PR_CREATE_RESPONSE=$(az repos pr create \
--project $(System.TeamProject) \
--repository $(Build.Repository.Name) \
--source-branch $BRANCH \
--squash true \
--delete-source-branch true \
--merge-commit-message "$DESCRIPTION" \
--detect true \
--title "$DESCRIPTION" \
--output json \
)
echo "Pull request created successfully"
Merge and deploy
After creating the pull request, the user can review changes, modify dashboard access policies, and approve the pull request. Once the changes are merged, Deploy Pipeline runs Terraform scripts creating revised and production ready visualisations. We have developed three separate modules: dashboard, dataset, and role_custom_permission.
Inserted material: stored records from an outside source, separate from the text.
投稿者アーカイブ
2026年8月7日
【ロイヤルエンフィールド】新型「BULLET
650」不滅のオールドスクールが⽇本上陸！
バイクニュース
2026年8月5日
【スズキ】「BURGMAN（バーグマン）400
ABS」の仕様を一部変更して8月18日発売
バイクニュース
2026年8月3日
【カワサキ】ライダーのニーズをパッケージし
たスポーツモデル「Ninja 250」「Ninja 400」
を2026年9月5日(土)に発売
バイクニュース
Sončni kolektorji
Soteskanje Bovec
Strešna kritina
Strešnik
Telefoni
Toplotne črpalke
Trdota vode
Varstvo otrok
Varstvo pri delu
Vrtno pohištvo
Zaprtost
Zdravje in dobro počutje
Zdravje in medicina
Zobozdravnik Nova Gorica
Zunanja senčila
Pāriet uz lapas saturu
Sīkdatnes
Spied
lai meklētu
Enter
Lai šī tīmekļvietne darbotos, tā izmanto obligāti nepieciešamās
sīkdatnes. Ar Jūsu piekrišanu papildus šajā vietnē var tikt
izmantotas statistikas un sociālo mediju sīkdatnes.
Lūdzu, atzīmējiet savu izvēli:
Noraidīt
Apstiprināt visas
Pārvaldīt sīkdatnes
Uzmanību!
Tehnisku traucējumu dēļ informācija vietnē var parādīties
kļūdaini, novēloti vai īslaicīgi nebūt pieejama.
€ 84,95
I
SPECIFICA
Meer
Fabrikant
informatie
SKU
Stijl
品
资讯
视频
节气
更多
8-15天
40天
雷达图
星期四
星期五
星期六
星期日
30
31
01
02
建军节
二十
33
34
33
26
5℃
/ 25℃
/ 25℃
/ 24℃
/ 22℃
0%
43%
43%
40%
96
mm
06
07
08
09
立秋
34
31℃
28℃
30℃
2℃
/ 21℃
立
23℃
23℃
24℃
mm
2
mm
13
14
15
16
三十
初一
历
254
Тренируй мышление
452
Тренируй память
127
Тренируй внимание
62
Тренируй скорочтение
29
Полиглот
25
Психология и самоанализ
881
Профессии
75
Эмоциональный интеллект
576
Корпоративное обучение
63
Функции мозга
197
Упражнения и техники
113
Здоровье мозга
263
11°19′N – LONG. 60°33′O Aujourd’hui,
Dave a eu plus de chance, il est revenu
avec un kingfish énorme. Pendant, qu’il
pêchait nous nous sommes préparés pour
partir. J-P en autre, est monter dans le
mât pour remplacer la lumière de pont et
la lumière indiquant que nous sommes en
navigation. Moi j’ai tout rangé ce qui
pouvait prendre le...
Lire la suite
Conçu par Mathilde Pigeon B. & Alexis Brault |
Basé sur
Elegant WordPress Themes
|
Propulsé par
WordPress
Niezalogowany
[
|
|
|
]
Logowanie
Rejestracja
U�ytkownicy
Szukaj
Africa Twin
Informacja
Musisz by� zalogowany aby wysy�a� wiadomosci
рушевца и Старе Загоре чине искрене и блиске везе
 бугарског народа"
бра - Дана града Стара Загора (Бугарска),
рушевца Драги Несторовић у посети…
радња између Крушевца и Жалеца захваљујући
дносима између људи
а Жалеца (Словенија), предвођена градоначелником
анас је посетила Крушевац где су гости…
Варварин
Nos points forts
These modules use the ScottWinkler/shell provider to execute scripts based on the desired state of the object.
resource "shell_script" "dashboard" {
lifecycle_commands {
create = "python ${path.module}/scripts/dashboard_create.py"
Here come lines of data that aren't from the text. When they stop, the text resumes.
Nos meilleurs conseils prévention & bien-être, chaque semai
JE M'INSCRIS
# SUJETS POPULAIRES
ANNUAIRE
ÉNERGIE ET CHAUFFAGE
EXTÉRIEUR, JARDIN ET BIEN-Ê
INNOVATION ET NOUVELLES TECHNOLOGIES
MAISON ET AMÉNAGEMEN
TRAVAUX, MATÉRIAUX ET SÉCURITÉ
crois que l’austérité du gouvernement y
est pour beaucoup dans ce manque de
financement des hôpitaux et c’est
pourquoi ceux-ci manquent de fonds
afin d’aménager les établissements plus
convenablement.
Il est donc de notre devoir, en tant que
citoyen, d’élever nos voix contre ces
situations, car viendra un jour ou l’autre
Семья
read = "python ${path.module}/scripts/dashboard_read.py"
update = "python ${path.module}/scripts/dashboard_update.py"
delete = "python ${path.module}/scripts/dashboard_delete.py"
}
environment = {
AWS_ACCOUNT_ID = data.aws_caller_identity.current.account_id
DASHBOARD_MD5 = md5(file(var.dashboard_path))
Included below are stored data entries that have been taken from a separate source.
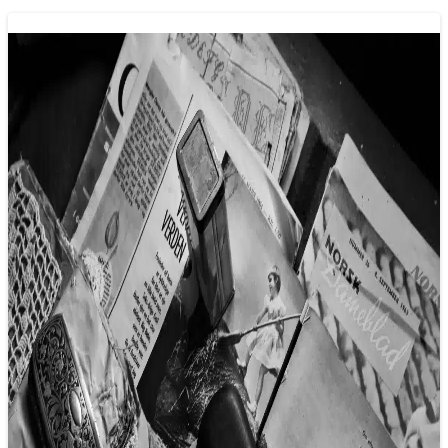
Báo chí năm 2025: Tính nhân văn thay
vì tính xác thực?
11/02/2025 14:17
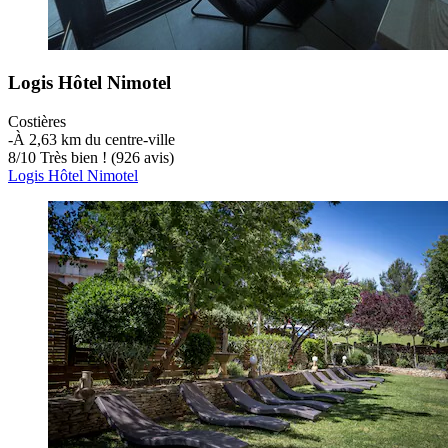
Logis Hôtel Nimotel
Costières
‐
À 2,63 km du centre-ville
8
/
10
Très bien ! (926 avis)
Logis Hôtel Nimotel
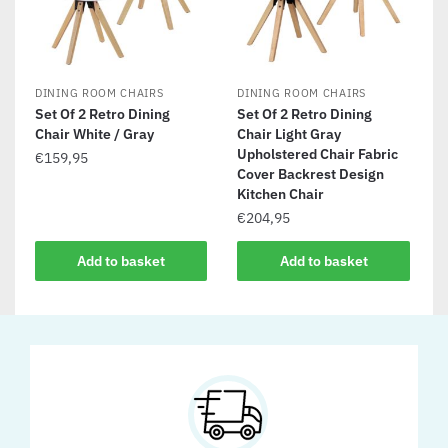
DINING ROOM CHAIRS
DINING ROOM CHAIRS
Set Of 2 Retro Dining
Set Of 2 Retro Dining
Chair White / Gray
Chair Light Gray
Upholstered Chair Fabric
€
159,95
Cover Backrest Design
Kitchen Chair
€
204,95
Add to basket
Add to basket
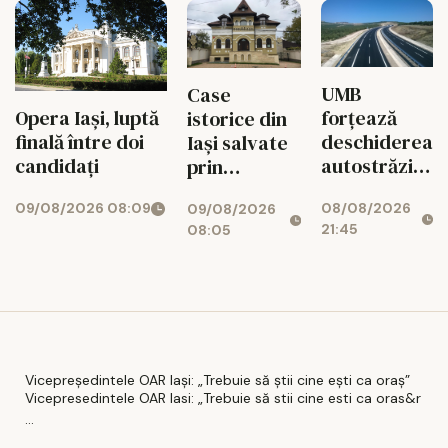
UMB
Case
forțează
Opera Iași, luptă
istorice din
deschiderea
finală între doi
Iași salvate
autostrăzii
candidați
prin
de la Adjud
restaurante,
08/08/2026
09/08/2026 08:09
la Bacău
09/08/2026
clinici și
21:45
08:05
birouri
Vicepreședintele OAR Iași: „Trebuie să știi cine ești ca oraș”
Vicepresedintele OAR Iasi: „Trebuie să stii cine esti ca oras&r
...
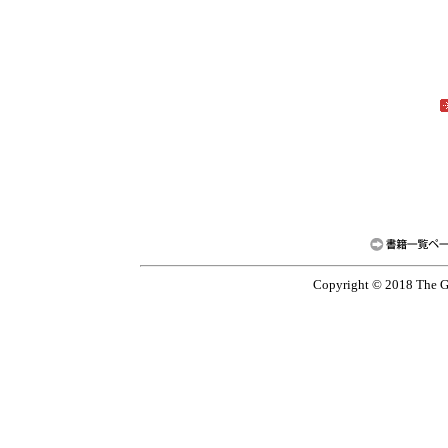
Copyright © 2018 The G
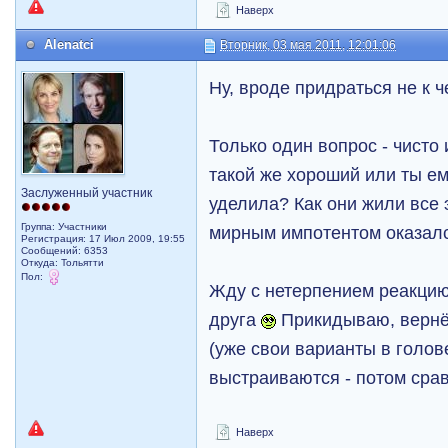
Наверх
Alenatci
Вторник, 03 мая 2011, 12:01:06
Ну, вроде придраться не к 
Только один вопрос - чисто
такой же хороший или ты ем
Заслуженный участник
уделила? Как они жили все
Группа: Участники
мирным импотентом оказал
Регистрация: 17 Июл 2009, 19:55
Сообщений: 6353
Откуда: Тольятти
Пол:
Жду с нетерпением реакцию
друга
Прикидываю, вернёт
(уже свои варианты в голо
выстраиваются - потом ср
Наверх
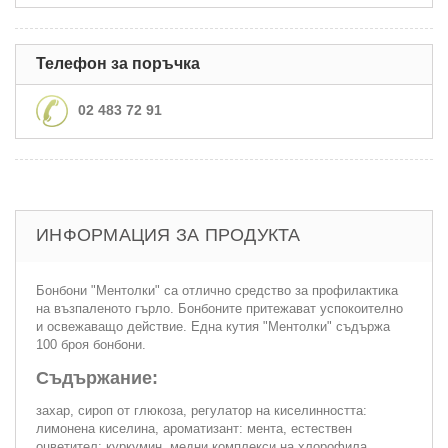
Телефон за поръчка
02 483 72 91
ИНФОРМАЦИЯ ЗА ПРОДУКТА
Бонбони "Ментолки" са отлично средство за профилактика
на възпаленото гърло. Бонбоните притежават успокоително
и освежаващо действие. Една кутия "Ментолки" съдържа
100 броя бонбони.
Съдържание:
захар, сироп от глюкоза, регулатор на киселинността:
лимонена киселина, ароматизант: мента, естествен
оцветител: куркумин, медни комплекси на хлорофила.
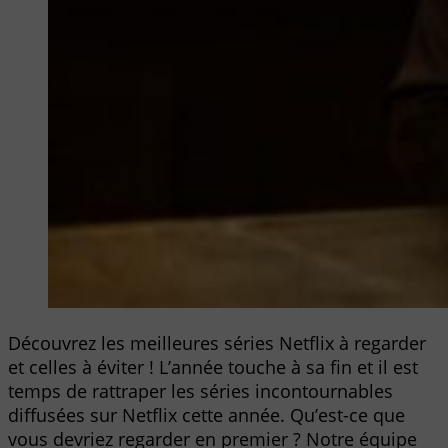
Découvrez les meilleures séries Netflix à regarder
et celles à éviter ! L’année touche à sa fin et il est
temps de rattraper les séries incontournables
diffusées sur Netflix cette année. Qu’est-ce que
vous devriez regarder en premier ? Notre équipe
DASHBOARD_PATH = var.dashboard_path
DASHBOARD_ID = jsondecode(file(var.dashboard_path)).DashboardId
}
}
Enforcing the Solution
To make sure users opt for our solution rather than manual dashboard publishing, we blocked manual publishing dashboards by creating a custom permission named PreventDashboardSharing and applying it to the authors’ IAM role.
Caveats and Considerations
While implementing this solution, we have encountered some caveats:
Dashboard Thumbnails: Dashboards created via the API do not have thumbnails, which might confuse users. This should be considered before deploying such a solution.
Unsupported Datasets: For some datasets, such as Jira dataset, we couldn’t retrieve the JSON definition. AWS does not provide a comprehensive list of supported dataset types.
API Limitations: In some cases, the dashboard definition retrieved from the API cannot be used as a payload to create its duplicate. Fortunately, the QuickSight create dashboard API allows setting ValidationStrategy to relax validation.
Conclusion
Implementing a version control system for AWS QuickSight dashboards ensures their reliability and provides a straightforward way to revert changes. By leveraging Azure DevOps and Terraform, we aligned the solution with our existing workflows and infrastructure. Despite some caveats, this approach offers a robust mechanism for managing QuickSight resources, ensuring that accidental deletions and changes can be easily managed and mitigated.